Neurology and psychiatry department, Assiut university hospital, Assiut, Egypt.
Medical physiology department, faculty of medicine, Assiut university, Assiut, Egypt.
Neurophysiol Clin. 2020 Jul;50(3):185-193. doi: 10.1016/j.neucli.2020.05.001. Epub 2020 Jun 23.
The aim of the present study was to identify neurophysiologic markers to differentiate between Alzheimer dementia (AD), Vascular dementia (VaD), and Parkinson's disease dementia (PDD), and to examine their relationship to levels of transforming growth factor β1 (TGFβ1).
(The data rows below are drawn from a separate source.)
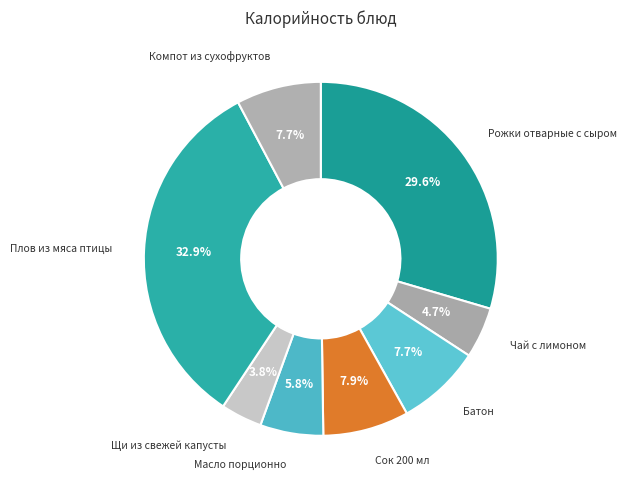

To the nearest percent, what is the average slice percentage?

12%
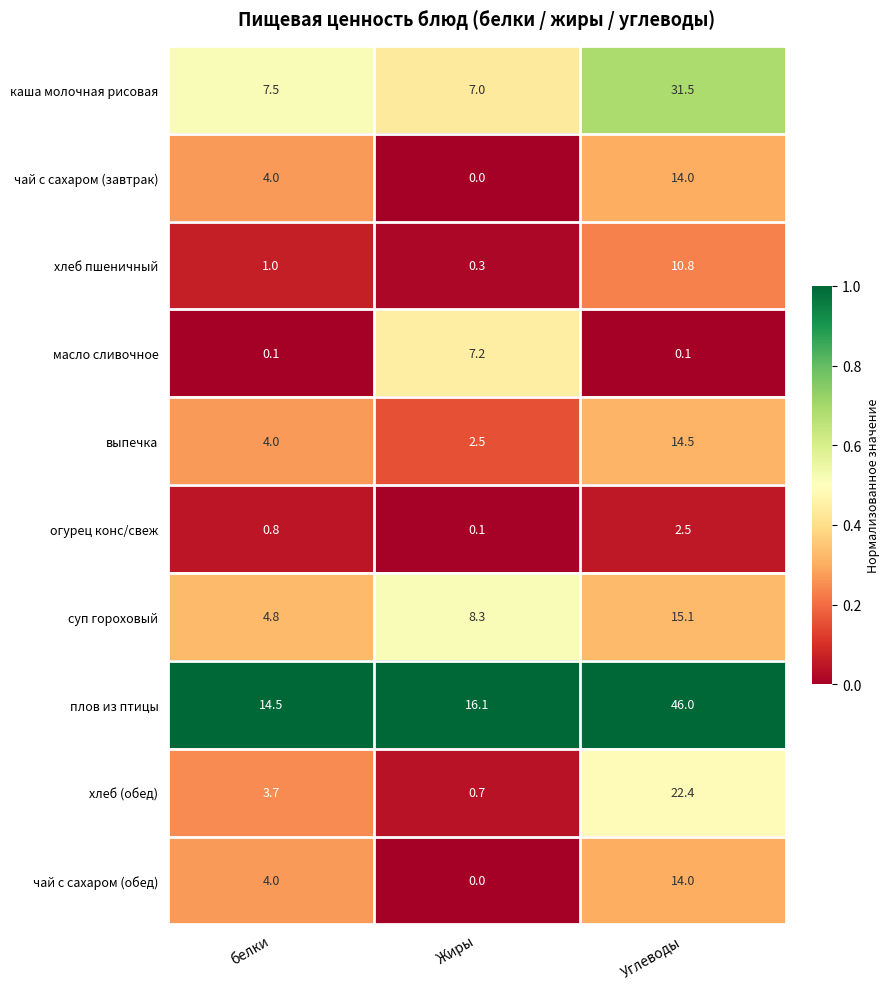

Reading left to right, extract all data points from this chart.

каша молочная рисовая: 7.5	7.0	31.5
чай с сахаром (завтрак): 4.0	0.0	14.0
хлеб пшеничный: 1.0	0.3	10.8
масло сливочное: 0.1	7.2	0.1
выпечка: 4.0	2.5	14.5
огурец конс/свеж: 0.8	0.1	2.5
суп гороховый: 4.8	8.3	15.1
плов из птицы: 14.5	16.1	46.0
хлеб (обед): 3.7	0.7	22.4
чай с сахаром (обед): 4.0	0.0	14.0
The study included 15 patients with each type of dementia (AD, VaD, PDD) and 25 control subjects. Dementia patients were diagnosed according to the DiagnosticandStatisticalManualofMentalDisorders4thedition-revised(DSM-IV-R). Modified Mini Mental State Examination (MMMSE), motor cortex excitability including resting and active motor thresholds (rMT, aMT), input-output (I/O) curve, contralateral and ipsilateral silent periods (cSP, iSP), short-interval intracortical inhibition (SICI) at 1,2 and 4ms, and serum levels of TGFβ1 were examined.
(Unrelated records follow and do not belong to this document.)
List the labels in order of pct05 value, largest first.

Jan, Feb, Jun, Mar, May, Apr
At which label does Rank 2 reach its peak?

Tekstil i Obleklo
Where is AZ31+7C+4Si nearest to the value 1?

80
There were no significant differences between groups with regards to age, sex, education or socioeconomic level. There was significant neuronal hyperexcitability in the form of reduced rMT and aMT and a shallower I/O curve in all three groups of dementia compared with the control group. The durations of cSP and iSP were longer in AD and PDD groups compared with the control group, whereas there were no significant differences in VaD. SICI was less effective in the three dementia groups than in the control group at intervals of 4ms. Serum levels of TGFβ1 were significantly elevated in all dementia groups in comparison with the control group. There was a significant negative correlation between serum level of TGFβ1 and cSP, iSP, and SICI across all patients and a significant negative correlation between serum level of TGFβ1 and iSP duration in AD.
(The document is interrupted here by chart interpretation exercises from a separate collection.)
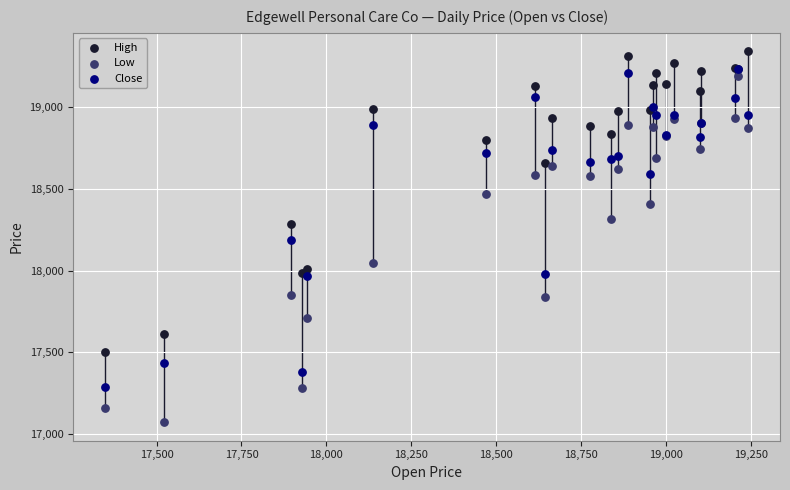

Which series contains the highest Y value?

High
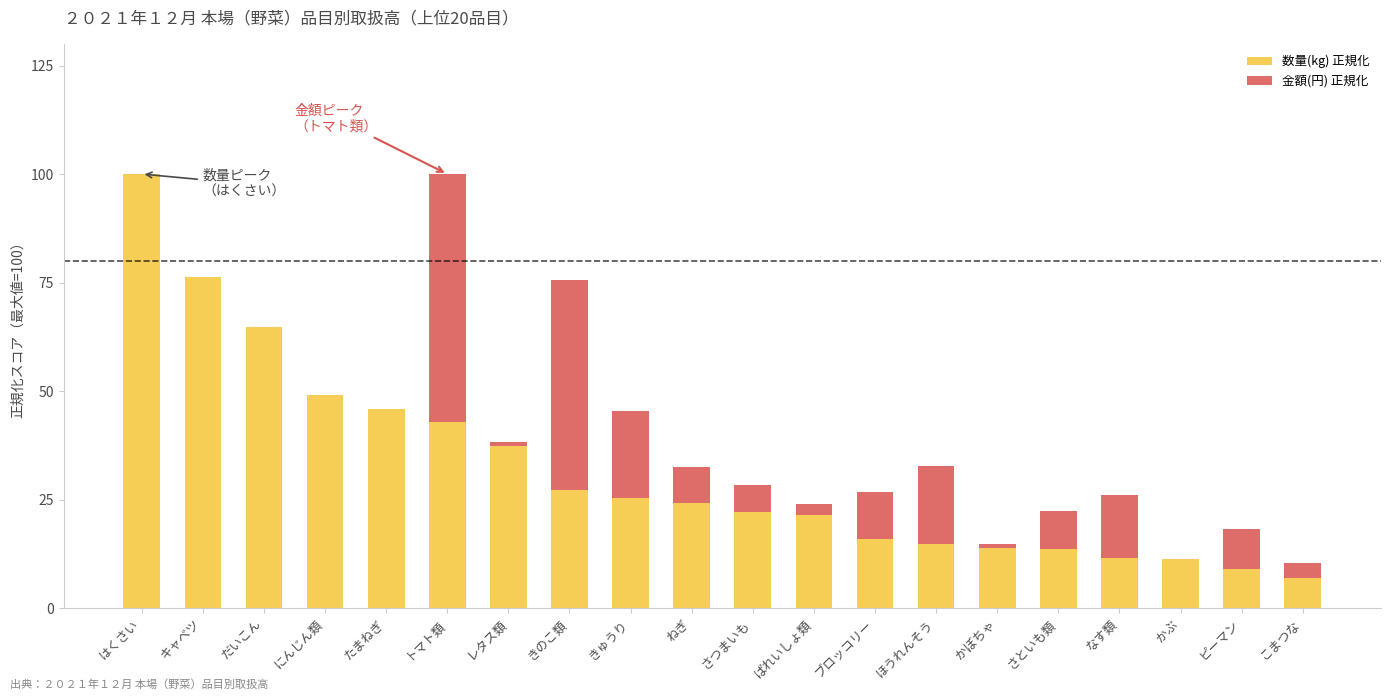

At which label does 数量(kg) 正規化 reach its peak?

はくさい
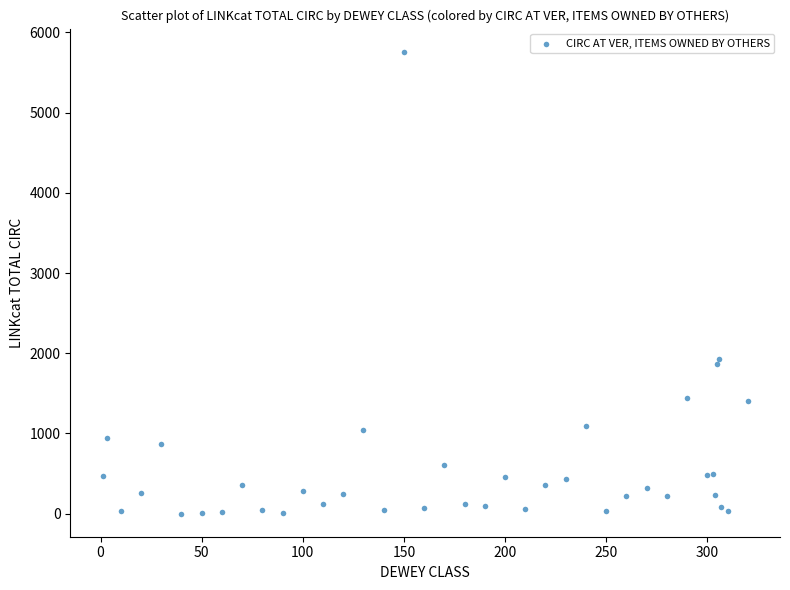

What Y value in the scatter plot is closest to 2880?

1926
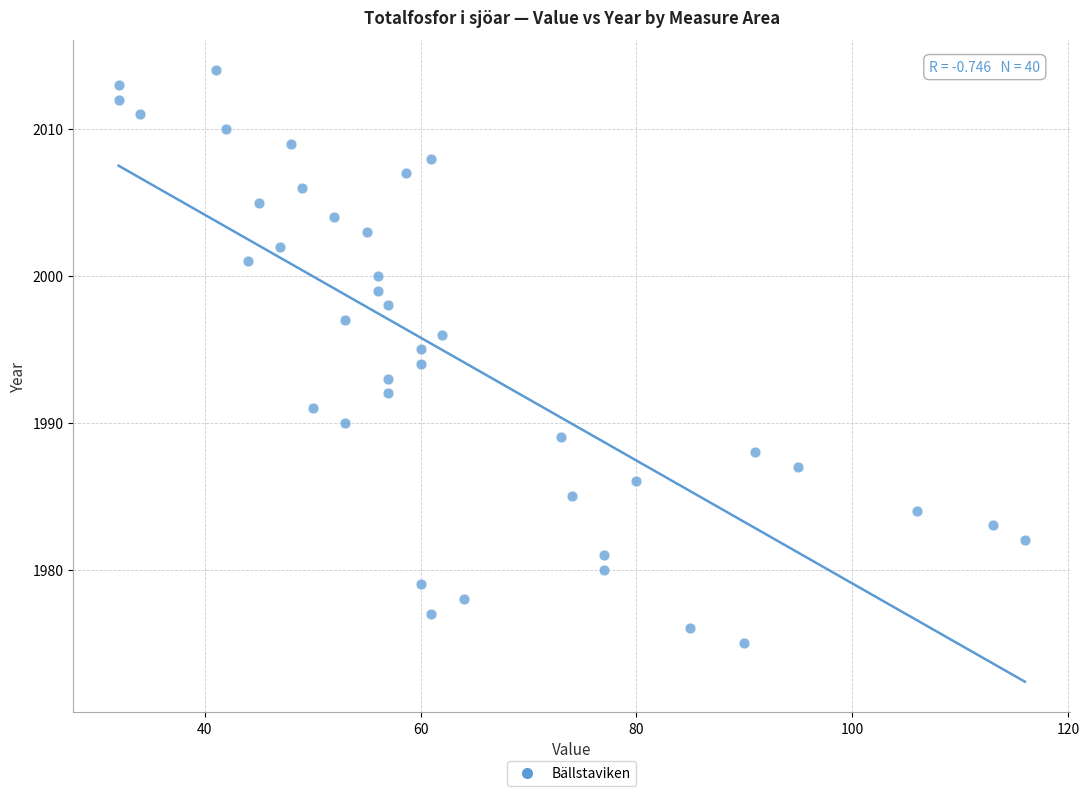

What is the range of Y values (max minus min)?

39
Although motor thresholds were reduced in all patients, measures of SICI, cSP and iSP could distinguish between dementia groups. Serum level of TGFβ1 negatively correlated with iSP specifically in the AD group. This suggests that levels of TGFβ1 may relate to GABAergic dysfunction in dementia.
本研究旨在寻找神经生理标记物以区分阿尔茨海默病(AD)、血管性痴呆(VaD)和帕金森病痴呆(PDD),并研究其与转化生长因子β1(TGFβ1)水平的关系。
本研究纳入了 15 例每种类型的痴呆患者(AD、VaD、PDD)和 25 例对照。痴呆患者的诊断符合《精神障碍诊断与统计手册》第 4 版修订版(DSM-IV-R)。采用改良简易精神状态检查量表(MMMSE)、运动皮质兴奋性包括静息和活动运动阈值(rMT、aMT)、输入-输出(I/O)曲线、对侧和同侧静息期(cSP、iSP)、短程抑制性内抑制(SICI)1、2、4ms,以及血清 TGFβ1 水平。
各组在年龄、性别、教育程度或社会经济水平方面均无显著差异。与对照组相比,所有三组痴呆患者的 rMT 和 aMT 均显著降低,I/O 曲线明显变浅,表现为神经元过度兴奋。与对照组相比,AD 和 PDD 组的 cSP 和 iSP 持续时间较长,而 VaD 组无显著差异。与对照组相比,在 4ms 的间隔内,SICI 在三组痴呆患者中的作用较弱。与对照组相比,所有痴呆组的血清 TGFβ1 水平均显著升高。所有患者的血清 TGFβ1 水平与 cSP、iSP 和 SICI 呈显著负相关,AD 患者的血清 TGFβ1 水平与 iSP 持续时间呈显著负相关。
虽然所有患者的运动阈值均降低,但 SICI、cSP 和 iSP 的测量可区分痴呆组。AD 组患者的血清 TGFβ1 水平与 iSP 呈负相关。这表明 TGFβ1 水平可能与痴呆患者的 GABA 能功能障碍有关。